The book begins with the author recalling an incident that branded him as someone who had been exiled. He is given half slices of shriveled tomatoes which he compares to the lush garden his family had owned back in Kashmir. And the result is heart-wrenching. Just a young boy of fourteen, when hordes of lives were uprooted, the author self-admittedly does not understand the gravity of the situation and hence throws the tomato away. As the book moves on, the specifics of the killings are macabre. The book, written in first person, gives a blow by blow account of the mass killings, exodus and helplessness of the people.
The book is split in three parts. The first part tells us about the life in Kashmir pre-exodus. The author recounts an old fable regarding the creation of his community, and how their goddess always protects them. This is a strong bond that ties every Kashmiri Pandit together. He goes on to explain how Kashmiri Pandits prioritise education above all and familiarises the readers with the community by writing about a Kashmiri Pandit’s traits and way of life. Hindu and Muslim traditions and festivals were intricately weaved in everyone’s lives. The author’s family used to offer Shivratri delicacies to their Muslim neighbours and be offered delicacies by them.
Slowly, portents of the exodus started showing up on their doorsteps, literally. The Muslim milkman giving cryptic warnings, bouts of violence after an India-Pakistan match and other such spurts of disagreements, blew up to a forced mass exodus of the Kashmiri Pandits from their homeland, where they were born, nurtured and where their older generations lay to rest. The author describes the torture and carnage with ferocious detailing, which makes the reader cringe with empathy. The militants are foreign tribal invaders from across the border, feared by all.

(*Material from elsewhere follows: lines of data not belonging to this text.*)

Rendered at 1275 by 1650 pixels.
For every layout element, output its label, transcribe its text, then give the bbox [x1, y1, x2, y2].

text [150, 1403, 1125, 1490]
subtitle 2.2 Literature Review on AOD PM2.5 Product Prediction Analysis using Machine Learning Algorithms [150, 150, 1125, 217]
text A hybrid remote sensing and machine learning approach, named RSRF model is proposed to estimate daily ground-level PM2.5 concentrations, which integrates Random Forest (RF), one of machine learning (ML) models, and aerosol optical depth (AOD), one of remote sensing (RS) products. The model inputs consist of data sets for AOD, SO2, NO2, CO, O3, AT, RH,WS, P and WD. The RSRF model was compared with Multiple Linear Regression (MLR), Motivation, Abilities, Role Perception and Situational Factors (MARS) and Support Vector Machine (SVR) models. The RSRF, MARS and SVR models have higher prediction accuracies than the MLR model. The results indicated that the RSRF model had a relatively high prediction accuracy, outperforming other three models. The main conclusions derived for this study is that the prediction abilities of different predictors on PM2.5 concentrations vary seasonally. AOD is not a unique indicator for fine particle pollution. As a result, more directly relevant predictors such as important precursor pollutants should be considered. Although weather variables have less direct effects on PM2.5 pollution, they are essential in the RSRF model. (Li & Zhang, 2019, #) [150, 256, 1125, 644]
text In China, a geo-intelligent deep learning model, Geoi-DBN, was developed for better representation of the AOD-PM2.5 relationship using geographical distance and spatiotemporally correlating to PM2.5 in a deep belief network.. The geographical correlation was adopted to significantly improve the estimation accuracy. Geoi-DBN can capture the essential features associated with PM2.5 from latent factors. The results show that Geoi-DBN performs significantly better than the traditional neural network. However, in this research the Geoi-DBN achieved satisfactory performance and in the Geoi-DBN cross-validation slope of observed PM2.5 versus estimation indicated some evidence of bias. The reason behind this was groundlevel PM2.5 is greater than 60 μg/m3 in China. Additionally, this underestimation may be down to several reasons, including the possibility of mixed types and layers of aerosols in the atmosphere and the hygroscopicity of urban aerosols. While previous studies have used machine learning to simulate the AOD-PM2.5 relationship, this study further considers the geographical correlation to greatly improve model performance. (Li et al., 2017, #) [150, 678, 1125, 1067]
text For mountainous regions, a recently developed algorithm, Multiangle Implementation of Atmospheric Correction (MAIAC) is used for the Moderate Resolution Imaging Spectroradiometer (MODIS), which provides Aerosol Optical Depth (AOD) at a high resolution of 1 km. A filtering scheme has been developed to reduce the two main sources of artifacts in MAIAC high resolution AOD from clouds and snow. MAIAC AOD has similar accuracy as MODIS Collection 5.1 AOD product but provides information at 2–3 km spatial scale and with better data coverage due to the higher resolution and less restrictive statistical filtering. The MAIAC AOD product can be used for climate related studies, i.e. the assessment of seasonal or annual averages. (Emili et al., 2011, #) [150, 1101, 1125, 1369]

The third part tells the story of the exiled families, how they cope with the drastically changed situation. The new living conditions were deplorable. Many of the rooms rented out to the people were shanties, with shoddy work done to convert it to a room, threatening to crash just with a little pressure. Yet, the people lived on, buried their emotions and feelings of homelessness. Quiet resilience was the order of the day.

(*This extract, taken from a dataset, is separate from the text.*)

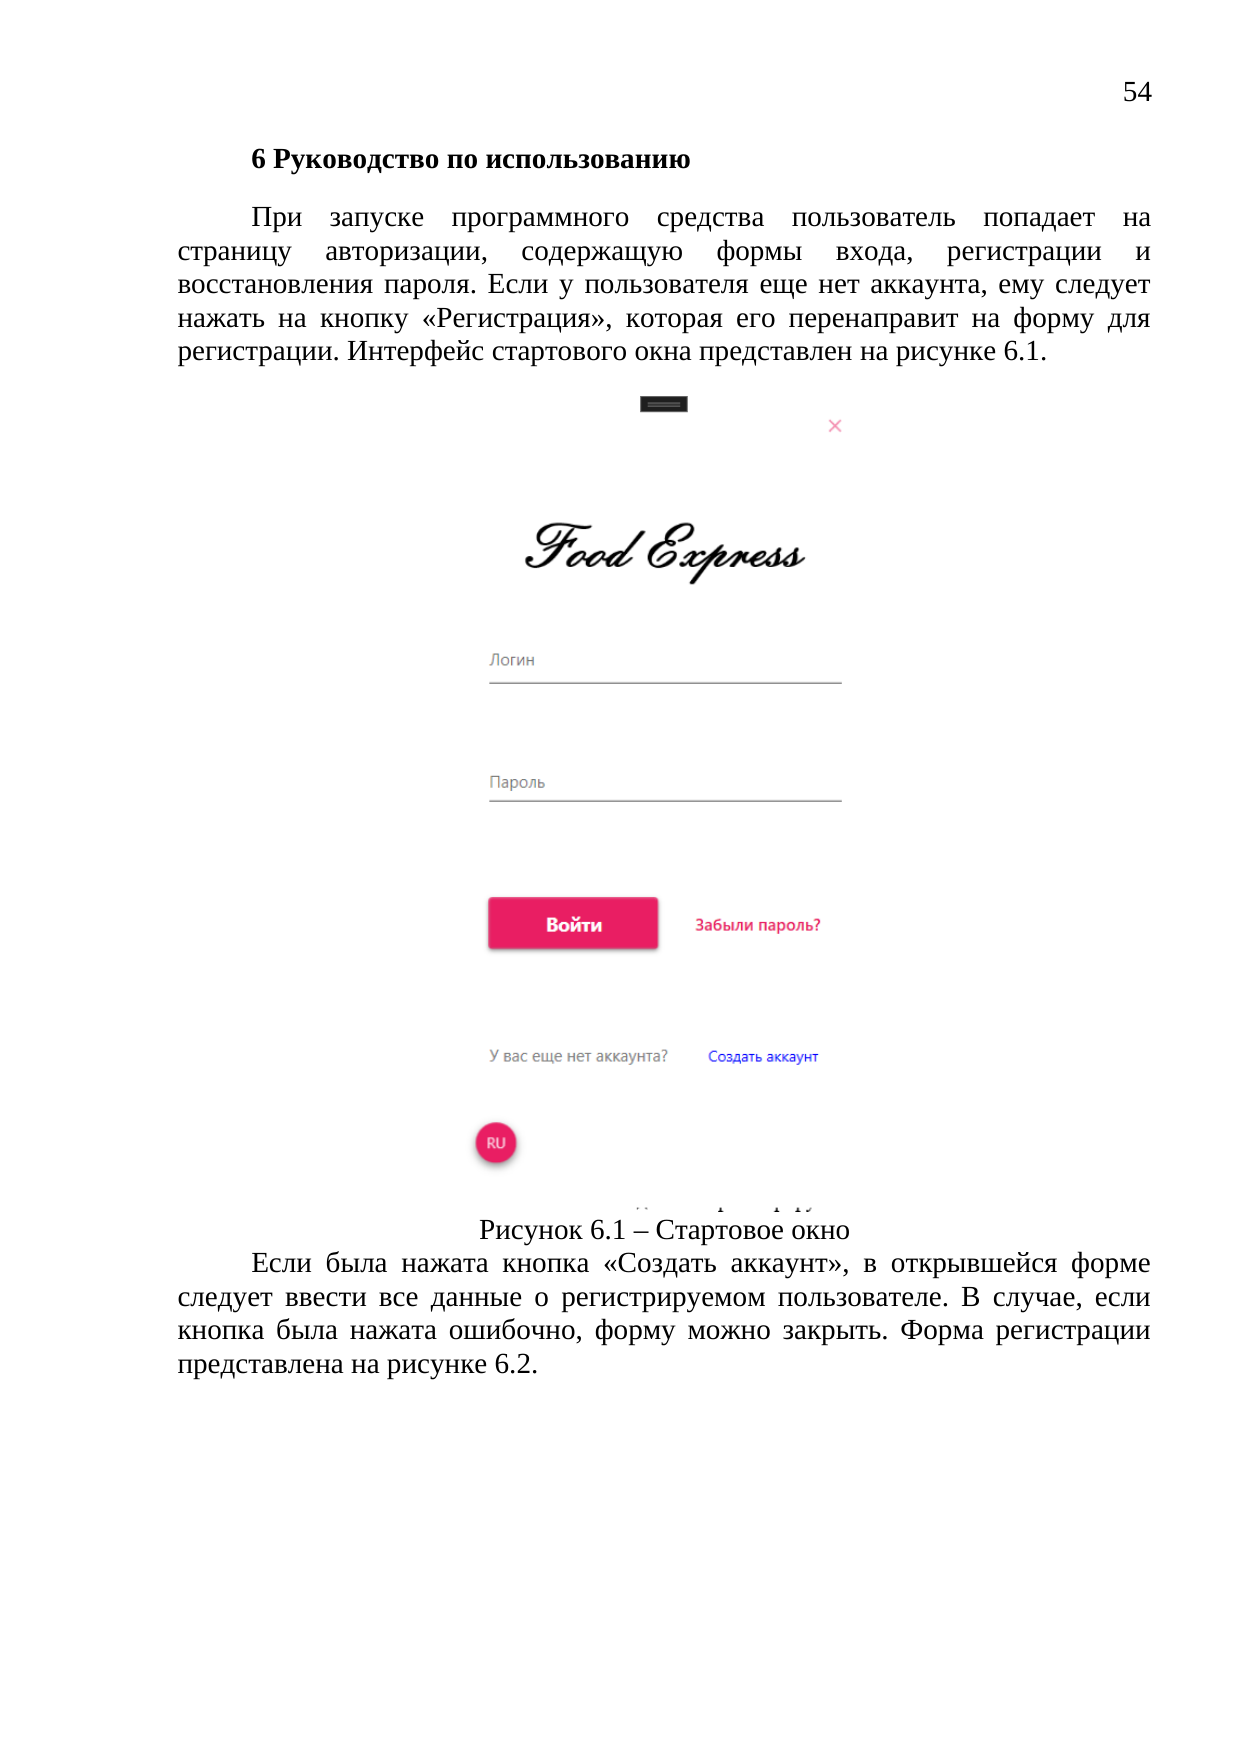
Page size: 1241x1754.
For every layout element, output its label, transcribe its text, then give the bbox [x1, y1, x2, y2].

The book chronicles those times and the unspoken words therein. It tells us about the apathy and indifference that Kashmiri Pandits faced and continue to face, by the media and government. The anguish and hurt are still burning. Even though it has been a few years, the wounds will always be open, albeit passively.
A sharp read, acquire this book for some insight into the plight of Kashmiri Pandits, or just to awaken your emotions. It doesn’t disappoint.